English Prompt Syntax & Conventions
- Voice: imperative (“Generate…”, “Return…”). Avoid passive.
- Delimiters: wrap dynamic user input in <user_input></user_input> or triple-backticks.
- Sections order: 1) System role, 2) Context / Knowledge, 3) Task instructions, 4) Output format, 5) Examples, 6) User input.
- Naming: prompt files use kebab-case ending with .prompt.md (e.g., summarize-article.prompt.md).
- Reusable blocks: store `system/`, `examples/`, and `formats/` folders; compose via import statements (// include:examples/news-summary).
- Length constraints: prefer ≤ 25 sentences or 2 000 tokens for base prompt; larger context via RAG.
- Jargon: introduce domain terms only after providing a brief definition.
- Numbered steps: force chain-of-thought by prefacing with “Let’s work this out step by step:” and requesting “### Answer” after reasoning.
- JSON output: always finish with `{"result": …}`; escape newlines with \n.
Error Handling & Validation
- Early detection: include `IF the answer is unsure OR data is missing THEN respond with "INSUFFICIENT_INFORMATION"`.
- Guardrails: provide explicit refusal style—single sentence apology + single sentence refusal.
- Retry logic: client code retries up to 2× with temperature ↓0.2 and adds “You previously made an error: <error>” section.
- Schema validation: post-parse LLM output; on failure, send corrective prompt: “Output did not match schema X. Fix only the formatting.”

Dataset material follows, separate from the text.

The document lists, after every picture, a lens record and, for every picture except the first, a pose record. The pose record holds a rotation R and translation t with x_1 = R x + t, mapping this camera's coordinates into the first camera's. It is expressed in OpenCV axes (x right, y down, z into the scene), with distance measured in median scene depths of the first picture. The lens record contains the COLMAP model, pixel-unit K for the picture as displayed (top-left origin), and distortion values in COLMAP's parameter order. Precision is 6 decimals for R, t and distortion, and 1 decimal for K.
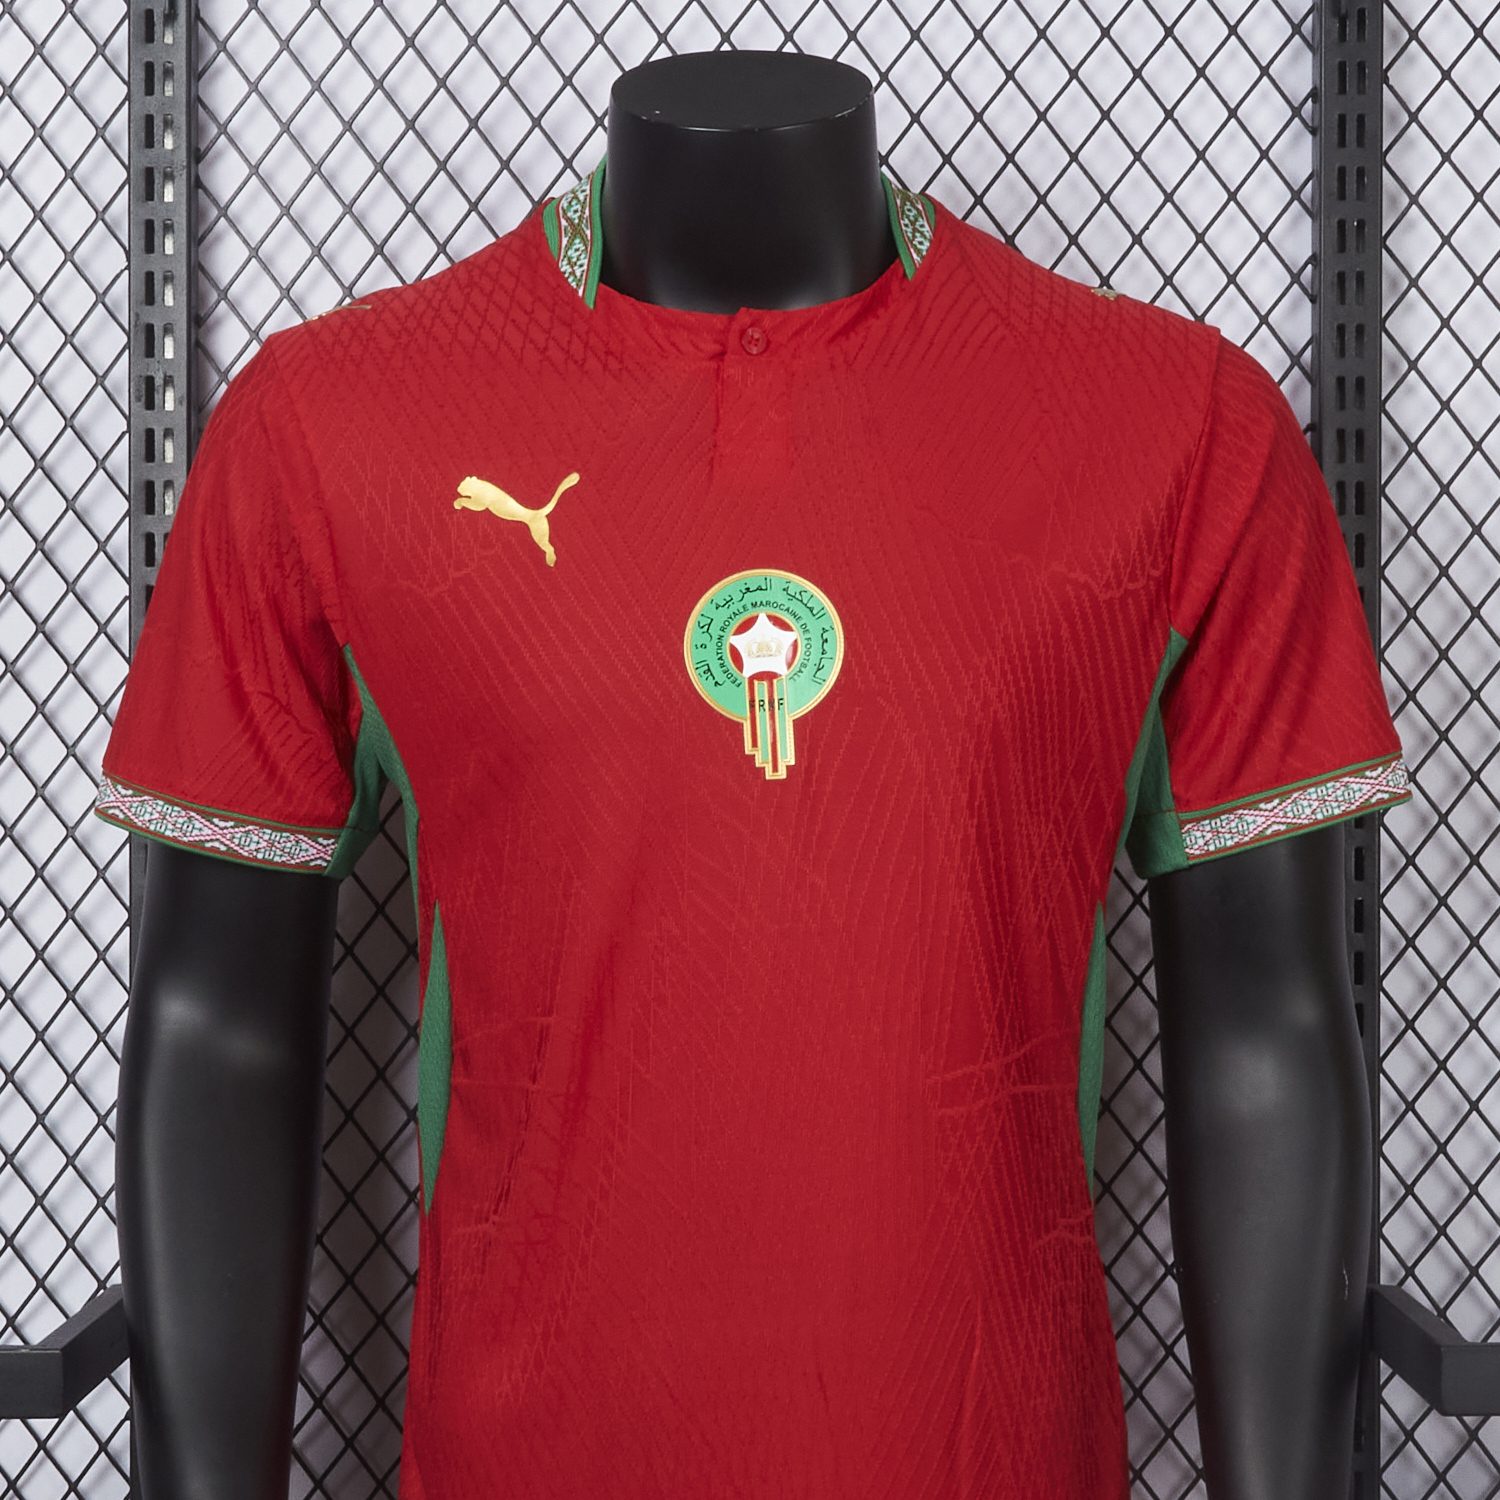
lens RADIAL K [[2901.5, 0, 750.0], [0, 2901.5, 750.0], [0, 0, 1]] dist [0.009937, -0.264650]
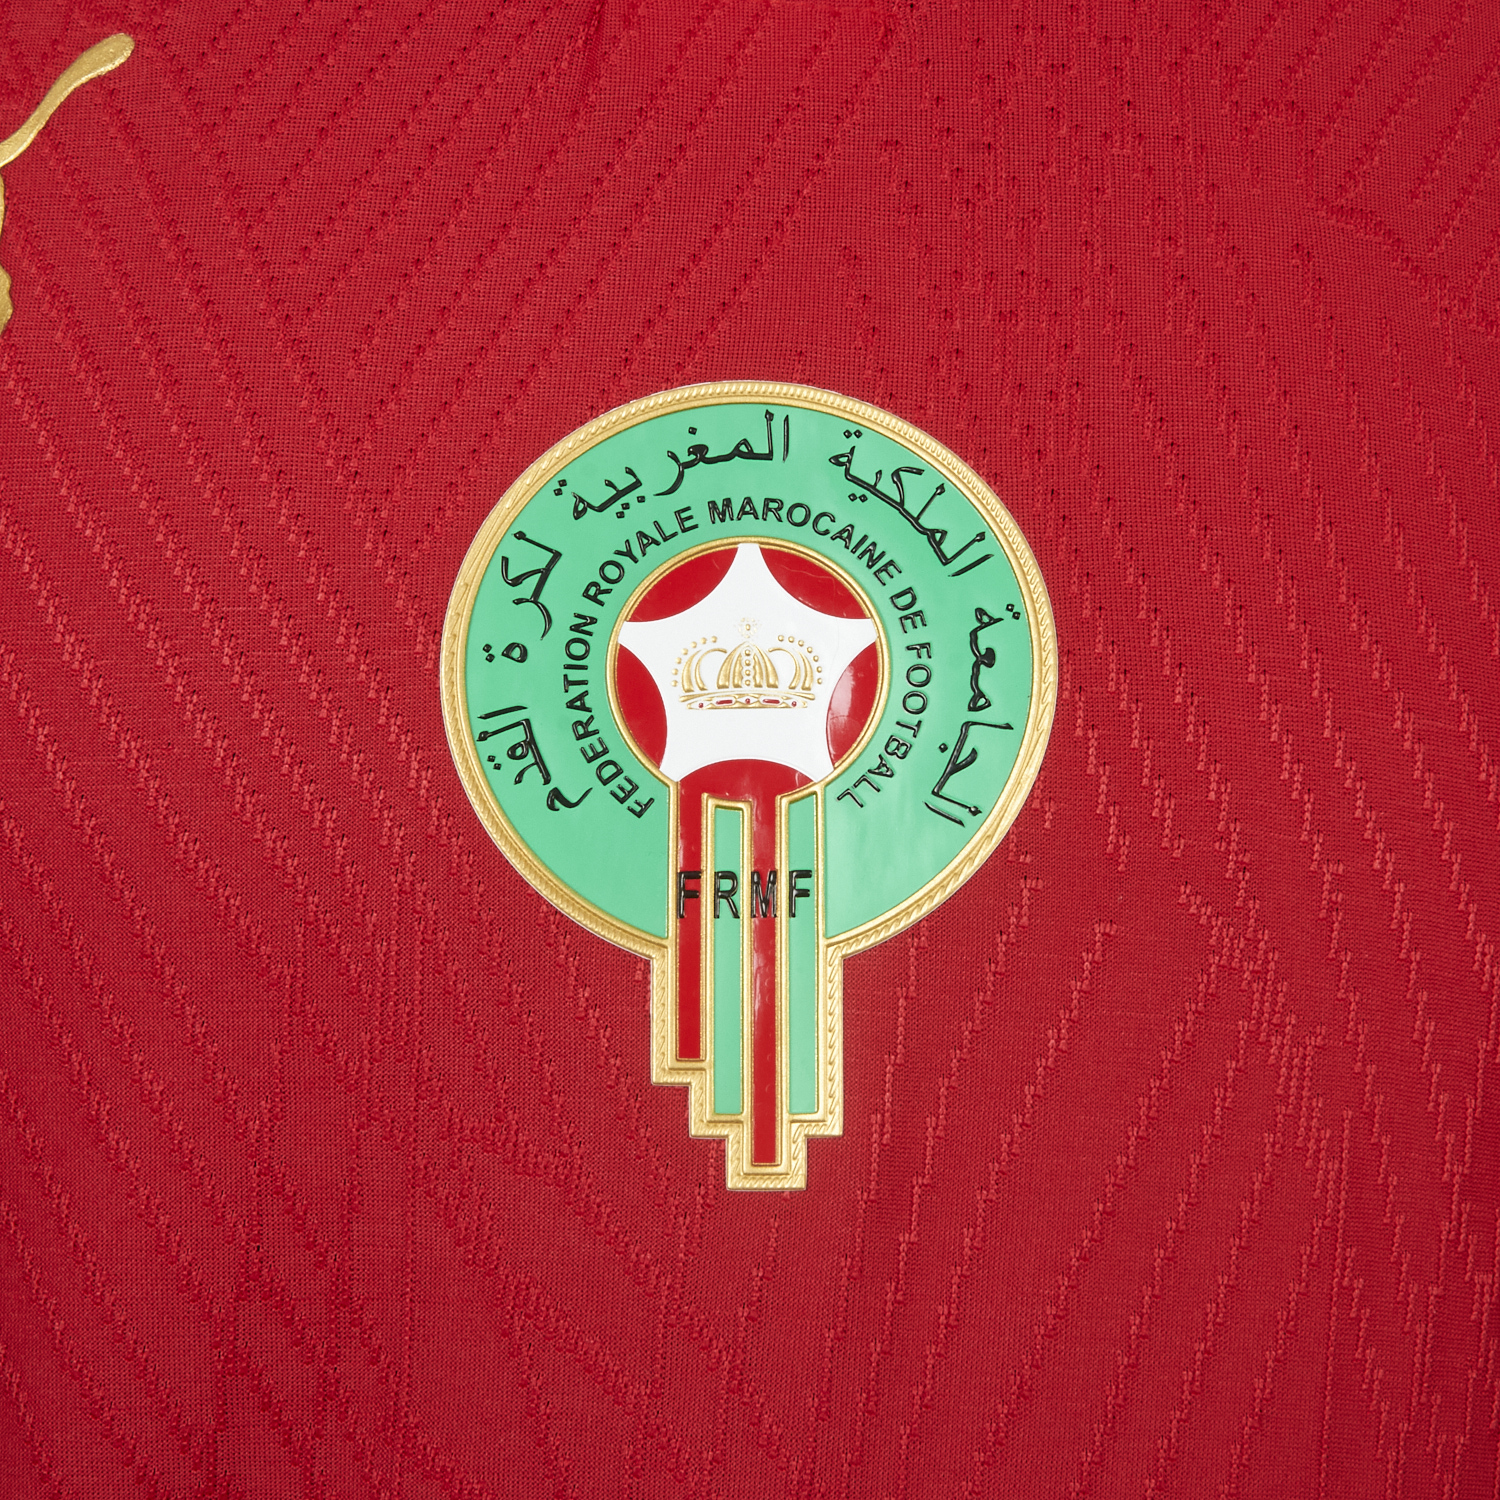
lens RADIAL K [[2739.9, 0, 750.0], [0, 2739.9, 750.0], [0, 0, 1]] dist [0.012505, -0.059476]
pose [[0.998342, 0.057294, 0.005528, 0.004073], [-0.057004, 0.997440, -0.043176, -0.017671], [-0.007987, 0.042789, 0.999052, 0.754955]]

- Adversarial testing: run prompts against a malicious corpus weekly; log jailbreak success rate < 0.5 % target.
Framework-Specific Rules
AutoPrompt
- Use gradient-free search to discover optimal trigger tokens; freeze once BLEU/accuracy plateaus.
- Store generated triggers in `autoprompt/` with metadata (model, date, task).
ReAct
- Enforce `Thought:` → `Action:` → `Observation:` cycle; max 5 iterations.

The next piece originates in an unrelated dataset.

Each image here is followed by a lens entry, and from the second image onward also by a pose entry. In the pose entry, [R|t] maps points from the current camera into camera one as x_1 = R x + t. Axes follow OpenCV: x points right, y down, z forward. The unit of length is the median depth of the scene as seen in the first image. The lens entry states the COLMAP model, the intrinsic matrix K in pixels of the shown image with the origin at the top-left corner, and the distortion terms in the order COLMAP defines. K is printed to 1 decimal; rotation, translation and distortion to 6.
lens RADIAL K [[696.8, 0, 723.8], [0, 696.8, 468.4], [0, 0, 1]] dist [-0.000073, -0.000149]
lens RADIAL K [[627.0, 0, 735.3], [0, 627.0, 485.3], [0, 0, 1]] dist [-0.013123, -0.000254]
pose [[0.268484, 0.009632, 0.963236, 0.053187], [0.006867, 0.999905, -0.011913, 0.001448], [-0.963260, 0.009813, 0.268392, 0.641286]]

- Terminate with `Answer:` segment; client halts on first `Answer:`.
RAG
- Retrieval step must return ≤ 3 snippets, each ≤ 150 tokens.

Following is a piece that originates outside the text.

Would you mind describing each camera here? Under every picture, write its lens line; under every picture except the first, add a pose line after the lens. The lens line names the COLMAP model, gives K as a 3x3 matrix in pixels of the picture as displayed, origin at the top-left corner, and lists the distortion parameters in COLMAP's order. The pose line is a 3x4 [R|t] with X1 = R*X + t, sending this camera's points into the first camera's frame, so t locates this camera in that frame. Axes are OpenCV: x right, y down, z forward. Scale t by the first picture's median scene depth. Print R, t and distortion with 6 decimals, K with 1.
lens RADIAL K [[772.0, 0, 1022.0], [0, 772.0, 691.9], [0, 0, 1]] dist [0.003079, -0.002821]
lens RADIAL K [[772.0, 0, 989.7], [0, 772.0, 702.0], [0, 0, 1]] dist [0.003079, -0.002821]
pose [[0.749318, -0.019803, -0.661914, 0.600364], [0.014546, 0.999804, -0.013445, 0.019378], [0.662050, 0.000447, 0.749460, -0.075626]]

- Cite sources: append `[source{n}]` tokens and provide URL list under “References”.
Additional Sections
Testing & Evaluation
- Automated eval suite: accuracy, brevity, toxicity, cost; run on CI for every prompt change.
- Use OpenAI GPT-4 as judge model with rubric scoring 1-5; gate merge at ≥ 4 average.
Performance & Cost
- Default temperature 0.7; lower to 0.2 for deterministic needs.
- Track tokens per request; alert when > 90 % of cost budget.
Security & Compliance
- Strip PII from logs; hash user IDs.
- For restricted content, prepend policy excerpt and “You must refuse if …”.
Versioning & Documentation
- Semantic versioning: MAJOR.MINOR.PATCH in prompt header comment.
- Changelog stored in `CHANGELOG.md`; summary auto-generated on merge.
Example Prompt Skeleton
```
### System
You are an expert financial analyst. Follow regulations. Version:1.2.0
### Context
Relevant market data: <data_block>
### Task
1. Analyze trends step-by-step.
2. Output JSON using the schema.
### Output Format (JSON)
{
"summary": string,
"risk_level": "low" | "medium" | "high",
"citations": string[]
}
### Example
<example omitted for brevity>
### User Input
<user_input>
```
Adopt these rules to ensure clarity, safety, and high-fidelity outputs across all LLM integrations.